*Texte*
════

Afrique: JO 2020 - Doutes et interrogations autour de la compétition

Photo: Pixabay
Symbole des jeux Olympiques

Le Comité international olympique (CIO) fait de la résistance malgré des doutes émis depuis quelques semaines par des athlètes quant à l'organisation des Jeux olympiques de Tokyo 2020.

Se tiendront ou ne se tiendront pas. Les Jeux olympiques (JO) de Tokyo 2020 suscitent des interrogations. Alors que toutes les grandes manifestations sportives sont en stand- by, le Comité international olympique (CIO) a affiché son optimiste sur la tenue des JO de Tokyo prévus du 24 juillet au 9 août 2020. « Tout le monde réalise que nous avons encore quatre mois devant nous avant les JO », a rappelé Thomas Bach, président du CIO.

Dans son communiqué le CIO maintient son engagement d'organiser les jeux en juillet prochain : « Le CIO reste pleinement engagé vis-à-vis des JO de Tokyo 2020 et à un plus de quatre mois de l'ouverture de ces jeux, il n'est pas nécessaire de prendre une décision radicale et toute spéculation à ce stade serait contre-productive. Le CIO encourage les athlètes à continuer à se préparer du mieux qu'ils le peuvent.»

════

*Données extraites*
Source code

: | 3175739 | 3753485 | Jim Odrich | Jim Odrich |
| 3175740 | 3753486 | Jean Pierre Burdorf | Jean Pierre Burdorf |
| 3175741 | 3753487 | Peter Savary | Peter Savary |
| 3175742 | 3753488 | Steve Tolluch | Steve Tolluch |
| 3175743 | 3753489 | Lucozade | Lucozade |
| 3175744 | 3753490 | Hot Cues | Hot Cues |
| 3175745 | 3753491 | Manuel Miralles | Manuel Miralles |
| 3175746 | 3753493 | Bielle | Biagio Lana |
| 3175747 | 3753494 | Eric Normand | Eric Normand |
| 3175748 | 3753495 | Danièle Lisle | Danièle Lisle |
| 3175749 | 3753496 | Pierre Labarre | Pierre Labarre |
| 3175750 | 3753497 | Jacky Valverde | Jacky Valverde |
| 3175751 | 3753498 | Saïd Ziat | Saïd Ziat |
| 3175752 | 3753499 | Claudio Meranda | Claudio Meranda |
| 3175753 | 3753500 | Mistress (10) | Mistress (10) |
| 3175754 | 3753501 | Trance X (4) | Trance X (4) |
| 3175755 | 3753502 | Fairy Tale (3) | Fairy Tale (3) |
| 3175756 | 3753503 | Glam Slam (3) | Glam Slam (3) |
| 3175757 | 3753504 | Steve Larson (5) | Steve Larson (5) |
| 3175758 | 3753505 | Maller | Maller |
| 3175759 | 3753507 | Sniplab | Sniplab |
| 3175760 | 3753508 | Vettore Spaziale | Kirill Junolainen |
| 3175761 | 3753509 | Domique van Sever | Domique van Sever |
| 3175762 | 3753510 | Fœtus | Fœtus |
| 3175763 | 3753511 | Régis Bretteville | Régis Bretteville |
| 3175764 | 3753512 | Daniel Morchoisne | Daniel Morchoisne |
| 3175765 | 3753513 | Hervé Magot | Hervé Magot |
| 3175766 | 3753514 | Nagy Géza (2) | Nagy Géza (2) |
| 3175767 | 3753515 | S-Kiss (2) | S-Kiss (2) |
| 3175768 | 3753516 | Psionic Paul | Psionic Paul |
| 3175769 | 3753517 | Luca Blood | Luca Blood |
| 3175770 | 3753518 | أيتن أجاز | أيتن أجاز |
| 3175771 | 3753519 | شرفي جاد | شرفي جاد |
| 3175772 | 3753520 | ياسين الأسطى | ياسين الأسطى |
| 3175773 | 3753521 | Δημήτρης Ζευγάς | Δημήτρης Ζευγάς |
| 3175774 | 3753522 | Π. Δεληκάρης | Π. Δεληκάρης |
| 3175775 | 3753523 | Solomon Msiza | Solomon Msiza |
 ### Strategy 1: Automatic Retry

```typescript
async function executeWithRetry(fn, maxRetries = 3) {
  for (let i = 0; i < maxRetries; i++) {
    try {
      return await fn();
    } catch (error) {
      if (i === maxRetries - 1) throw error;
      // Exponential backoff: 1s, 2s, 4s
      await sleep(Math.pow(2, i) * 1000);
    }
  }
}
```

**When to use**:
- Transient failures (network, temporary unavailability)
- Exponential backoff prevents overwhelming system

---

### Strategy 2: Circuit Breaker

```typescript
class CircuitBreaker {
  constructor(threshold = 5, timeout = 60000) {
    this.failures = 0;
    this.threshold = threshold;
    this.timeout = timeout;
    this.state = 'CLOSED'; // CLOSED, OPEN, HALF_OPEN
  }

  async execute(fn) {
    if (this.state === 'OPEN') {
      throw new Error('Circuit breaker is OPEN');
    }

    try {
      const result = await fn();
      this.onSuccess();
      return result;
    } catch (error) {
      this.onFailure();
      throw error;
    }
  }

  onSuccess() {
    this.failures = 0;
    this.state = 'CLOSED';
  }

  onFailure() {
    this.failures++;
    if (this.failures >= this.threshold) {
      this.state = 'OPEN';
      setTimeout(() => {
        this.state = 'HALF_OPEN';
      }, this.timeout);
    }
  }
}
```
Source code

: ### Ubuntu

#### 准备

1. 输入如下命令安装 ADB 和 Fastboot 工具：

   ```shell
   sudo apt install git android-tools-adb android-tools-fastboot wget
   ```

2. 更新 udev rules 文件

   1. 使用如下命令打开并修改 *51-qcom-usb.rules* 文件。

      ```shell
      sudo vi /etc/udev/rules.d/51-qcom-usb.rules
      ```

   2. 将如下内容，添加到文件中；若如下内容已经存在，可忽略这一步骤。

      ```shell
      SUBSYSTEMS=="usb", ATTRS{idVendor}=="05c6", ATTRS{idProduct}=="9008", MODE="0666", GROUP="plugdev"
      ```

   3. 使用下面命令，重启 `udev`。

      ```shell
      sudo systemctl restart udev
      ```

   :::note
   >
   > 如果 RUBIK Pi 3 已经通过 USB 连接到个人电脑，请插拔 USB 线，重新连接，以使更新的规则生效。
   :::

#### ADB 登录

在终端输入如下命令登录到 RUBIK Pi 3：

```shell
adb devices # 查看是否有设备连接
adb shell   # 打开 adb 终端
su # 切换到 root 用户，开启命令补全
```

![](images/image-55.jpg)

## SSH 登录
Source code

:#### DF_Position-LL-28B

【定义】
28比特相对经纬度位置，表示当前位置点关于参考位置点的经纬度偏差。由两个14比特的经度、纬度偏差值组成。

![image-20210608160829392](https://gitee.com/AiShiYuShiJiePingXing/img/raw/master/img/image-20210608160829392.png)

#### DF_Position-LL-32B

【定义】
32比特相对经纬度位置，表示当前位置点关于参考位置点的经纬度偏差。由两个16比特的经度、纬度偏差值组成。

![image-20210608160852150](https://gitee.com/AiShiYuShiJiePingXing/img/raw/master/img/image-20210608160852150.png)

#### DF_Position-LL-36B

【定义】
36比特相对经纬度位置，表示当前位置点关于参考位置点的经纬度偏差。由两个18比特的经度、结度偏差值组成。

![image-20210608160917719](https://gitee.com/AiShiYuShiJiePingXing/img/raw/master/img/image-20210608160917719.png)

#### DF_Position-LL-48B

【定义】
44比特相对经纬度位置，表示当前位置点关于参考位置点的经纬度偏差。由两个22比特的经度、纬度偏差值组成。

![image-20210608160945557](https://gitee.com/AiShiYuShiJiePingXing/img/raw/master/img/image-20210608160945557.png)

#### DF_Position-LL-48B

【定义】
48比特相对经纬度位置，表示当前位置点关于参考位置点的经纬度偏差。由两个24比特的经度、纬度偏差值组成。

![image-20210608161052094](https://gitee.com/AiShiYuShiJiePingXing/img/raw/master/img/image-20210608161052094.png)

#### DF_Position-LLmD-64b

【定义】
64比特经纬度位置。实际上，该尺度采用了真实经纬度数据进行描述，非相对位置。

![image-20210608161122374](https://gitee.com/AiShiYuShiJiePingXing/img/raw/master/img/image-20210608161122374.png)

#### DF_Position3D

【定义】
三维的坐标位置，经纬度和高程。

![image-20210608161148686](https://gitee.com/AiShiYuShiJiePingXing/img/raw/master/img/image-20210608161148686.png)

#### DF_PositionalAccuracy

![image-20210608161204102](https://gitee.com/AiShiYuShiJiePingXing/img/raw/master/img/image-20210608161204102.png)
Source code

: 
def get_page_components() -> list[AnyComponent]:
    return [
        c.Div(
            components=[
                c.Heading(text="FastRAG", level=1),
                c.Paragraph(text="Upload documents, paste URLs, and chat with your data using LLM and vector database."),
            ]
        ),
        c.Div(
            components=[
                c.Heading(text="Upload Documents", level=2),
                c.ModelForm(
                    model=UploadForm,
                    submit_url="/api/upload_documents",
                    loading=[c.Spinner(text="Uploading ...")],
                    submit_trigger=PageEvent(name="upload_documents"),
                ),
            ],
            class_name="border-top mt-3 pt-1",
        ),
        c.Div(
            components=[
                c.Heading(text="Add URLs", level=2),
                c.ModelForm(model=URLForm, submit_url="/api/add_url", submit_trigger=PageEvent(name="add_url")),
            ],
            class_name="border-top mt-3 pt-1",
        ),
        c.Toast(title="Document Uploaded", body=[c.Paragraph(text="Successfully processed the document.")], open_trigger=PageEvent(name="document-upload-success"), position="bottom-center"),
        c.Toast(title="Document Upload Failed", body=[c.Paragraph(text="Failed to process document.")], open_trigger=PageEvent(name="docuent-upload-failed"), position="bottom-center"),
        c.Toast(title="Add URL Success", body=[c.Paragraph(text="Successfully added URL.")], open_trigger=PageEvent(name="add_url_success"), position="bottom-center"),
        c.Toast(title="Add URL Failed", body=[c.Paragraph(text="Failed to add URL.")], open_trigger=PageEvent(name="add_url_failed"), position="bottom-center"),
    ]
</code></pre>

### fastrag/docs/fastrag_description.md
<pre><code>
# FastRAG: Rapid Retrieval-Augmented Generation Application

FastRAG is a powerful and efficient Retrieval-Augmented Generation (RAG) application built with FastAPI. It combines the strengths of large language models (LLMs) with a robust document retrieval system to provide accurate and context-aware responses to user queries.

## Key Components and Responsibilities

════

*Série d'exercices*
**A.** Selon le texte sur les JO de Tokyo 2020, pourquoi le CIO juge-t-il inutile de prendre une décision radicale ? Répondez en une à trois phrases.
**B.** Reproduisez le passage du texte sur les JO de Tokyo 2020 qui va de « Le Comité international olympique (CIO) fait » jusqu'à « de Tokyo 2020. ».

*Corrigé par exercice*
**A.** Le CIO estime qu'aucune décision radicale n'est nécessaire parce qu'il reste encore plus de quatre mois avant l'ouverture des Jeux. Il ajoute que toute spéculation à ce stade serait contre-productive.

**B.**
Le Comité international olympique (CIO) fait de la résistance malgré des doutes émis depuis quelques semaines par des athlètes quant à l'organisation des Jeux olympiques de Tokyo 2020.